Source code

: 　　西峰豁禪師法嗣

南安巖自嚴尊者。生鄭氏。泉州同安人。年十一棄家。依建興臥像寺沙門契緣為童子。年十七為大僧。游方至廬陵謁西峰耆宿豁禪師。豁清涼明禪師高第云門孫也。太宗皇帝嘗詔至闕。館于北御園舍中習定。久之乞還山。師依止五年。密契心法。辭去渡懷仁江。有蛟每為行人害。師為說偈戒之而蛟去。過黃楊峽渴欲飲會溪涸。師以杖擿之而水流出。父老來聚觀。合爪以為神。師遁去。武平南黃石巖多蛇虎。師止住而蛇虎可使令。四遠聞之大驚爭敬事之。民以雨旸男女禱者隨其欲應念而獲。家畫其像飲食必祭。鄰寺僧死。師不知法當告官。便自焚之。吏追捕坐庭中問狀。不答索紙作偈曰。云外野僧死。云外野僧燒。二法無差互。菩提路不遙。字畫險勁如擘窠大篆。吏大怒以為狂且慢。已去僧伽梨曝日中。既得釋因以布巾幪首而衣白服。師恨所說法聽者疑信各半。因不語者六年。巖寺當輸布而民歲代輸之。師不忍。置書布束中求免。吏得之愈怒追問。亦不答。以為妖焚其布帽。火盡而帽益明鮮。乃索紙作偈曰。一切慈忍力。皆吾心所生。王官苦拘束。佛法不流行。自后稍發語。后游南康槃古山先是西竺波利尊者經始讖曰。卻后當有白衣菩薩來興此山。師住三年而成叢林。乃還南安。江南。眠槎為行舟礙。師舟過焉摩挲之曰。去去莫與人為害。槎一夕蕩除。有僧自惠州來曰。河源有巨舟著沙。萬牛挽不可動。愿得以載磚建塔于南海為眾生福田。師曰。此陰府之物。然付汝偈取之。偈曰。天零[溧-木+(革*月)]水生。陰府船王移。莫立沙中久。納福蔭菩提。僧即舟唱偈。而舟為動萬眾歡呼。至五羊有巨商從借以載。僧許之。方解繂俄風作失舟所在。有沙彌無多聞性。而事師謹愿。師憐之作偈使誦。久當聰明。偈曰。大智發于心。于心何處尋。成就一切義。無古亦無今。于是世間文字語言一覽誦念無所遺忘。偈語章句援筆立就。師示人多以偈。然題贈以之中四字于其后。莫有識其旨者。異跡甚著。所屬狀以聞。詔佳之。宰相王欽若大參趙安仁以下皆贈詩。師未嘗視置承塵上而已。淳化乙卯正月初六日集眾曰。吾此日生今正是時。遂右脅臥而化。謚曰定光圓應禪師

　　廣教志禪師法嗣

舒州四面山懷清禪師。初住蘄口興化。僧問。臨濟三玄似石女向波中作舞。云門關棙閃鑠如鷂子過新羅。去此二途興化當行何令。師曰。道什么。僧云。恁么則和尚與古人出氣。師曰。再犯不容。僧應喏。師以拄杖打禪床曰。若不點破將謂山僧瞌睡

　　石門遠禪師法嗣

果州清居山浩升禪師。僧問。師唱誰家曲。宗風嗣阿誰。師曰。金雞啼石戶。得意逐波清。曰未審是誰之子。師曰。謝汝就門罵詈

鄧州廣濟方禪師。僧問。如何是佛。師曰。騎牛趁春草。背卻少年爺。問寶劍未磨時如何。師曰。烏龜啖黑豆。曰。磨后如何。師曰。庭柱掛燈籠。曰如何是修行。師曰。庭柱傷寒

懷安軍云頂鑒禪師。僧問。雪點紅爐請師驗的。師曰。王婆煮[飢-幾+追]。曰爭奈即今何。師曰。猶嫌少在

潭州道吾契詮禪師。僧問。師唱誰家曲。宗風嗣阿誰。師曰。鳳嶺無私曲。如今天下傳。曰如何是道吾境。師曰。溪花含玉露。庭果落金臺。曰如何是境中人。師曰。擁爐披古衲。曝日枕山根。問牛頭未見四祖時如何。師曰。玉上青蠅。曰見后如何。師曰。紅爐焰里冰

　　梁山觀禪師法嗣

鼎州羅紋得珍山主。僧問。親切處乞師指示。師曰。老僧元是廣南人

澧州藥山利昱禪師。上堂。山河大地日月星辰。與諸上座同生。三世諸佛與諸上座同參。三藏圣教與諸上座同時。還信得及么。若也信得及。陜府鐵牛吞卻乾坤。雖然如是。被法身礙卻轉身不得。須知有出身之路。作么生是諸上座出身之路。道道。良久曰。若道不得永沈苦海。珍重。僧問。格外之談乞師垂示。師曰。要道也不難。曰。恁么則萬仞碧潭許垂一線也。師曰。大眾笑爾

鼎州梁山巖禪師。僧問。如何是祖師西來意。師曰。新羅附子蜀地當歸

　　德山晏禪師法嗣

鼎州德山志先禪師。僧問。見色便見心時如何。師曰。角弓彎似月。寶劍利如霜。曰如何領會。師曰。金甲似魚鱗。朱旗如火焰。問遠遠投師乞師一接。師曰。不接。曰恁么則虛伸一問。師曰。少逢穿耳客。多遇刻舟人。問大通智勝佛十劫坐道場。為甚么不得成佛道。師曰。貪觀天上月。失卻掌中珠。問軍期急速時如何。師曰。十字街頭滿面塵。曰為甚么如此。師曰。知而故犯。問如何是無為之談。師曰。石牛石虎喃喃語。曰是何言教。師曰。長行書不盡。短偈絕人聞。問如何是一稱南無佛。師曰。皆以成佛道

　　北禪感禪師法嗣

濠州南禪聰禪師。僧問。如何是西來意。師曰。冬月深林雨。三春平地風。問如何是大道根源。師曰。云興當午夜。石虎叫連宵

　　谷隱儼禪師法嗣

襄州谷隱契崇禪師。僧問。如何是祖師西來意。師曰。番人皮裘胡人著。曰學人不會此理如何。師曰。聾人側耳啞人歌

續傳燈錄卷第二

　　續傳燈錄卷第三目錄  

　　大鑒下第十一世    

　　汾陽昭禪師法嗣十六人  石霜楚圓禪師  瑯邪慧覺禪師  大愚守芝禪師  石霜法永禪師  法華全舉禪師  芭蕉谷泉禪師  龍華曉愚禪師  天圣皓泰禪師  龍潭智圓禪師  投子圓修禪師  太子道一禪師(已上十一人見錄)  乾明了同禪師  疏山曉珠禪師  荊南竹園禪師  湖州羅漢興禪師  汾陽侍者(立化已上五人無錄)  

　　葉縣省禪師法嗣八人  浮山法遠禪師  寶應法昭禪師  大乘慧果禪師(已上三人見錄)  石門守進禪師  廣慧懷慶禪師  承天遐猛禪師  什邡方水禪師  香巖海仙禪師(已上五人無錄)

..........

• What you will do: Find every line above that contains the string "宗風嗣阿誰", and copy each one in full. Case counts.

• Task response:
果州清居山浩升禪師。僧問。師唱誰家曲。宗風嗣阿誰。師曰。金雞啼石戶。得意逐波清。曰未審是誰之子。師曰。謝汝就門罵詈
潭州道吾契詮禪師。僧問。師唱誰家曲。宗風嗣阿誰。師曰。鳳嶺無私曲。如今天下傳。曰如何是道吾境。師曰。溪花含玉露。庭果落金臺。曰如何是境中人。師曰。擁爐披古衲。曝日枕山根。問牛頭未見四祖時如何。師曰。玉上青蠅。曰見后如何。師曰。紅爐焰里冰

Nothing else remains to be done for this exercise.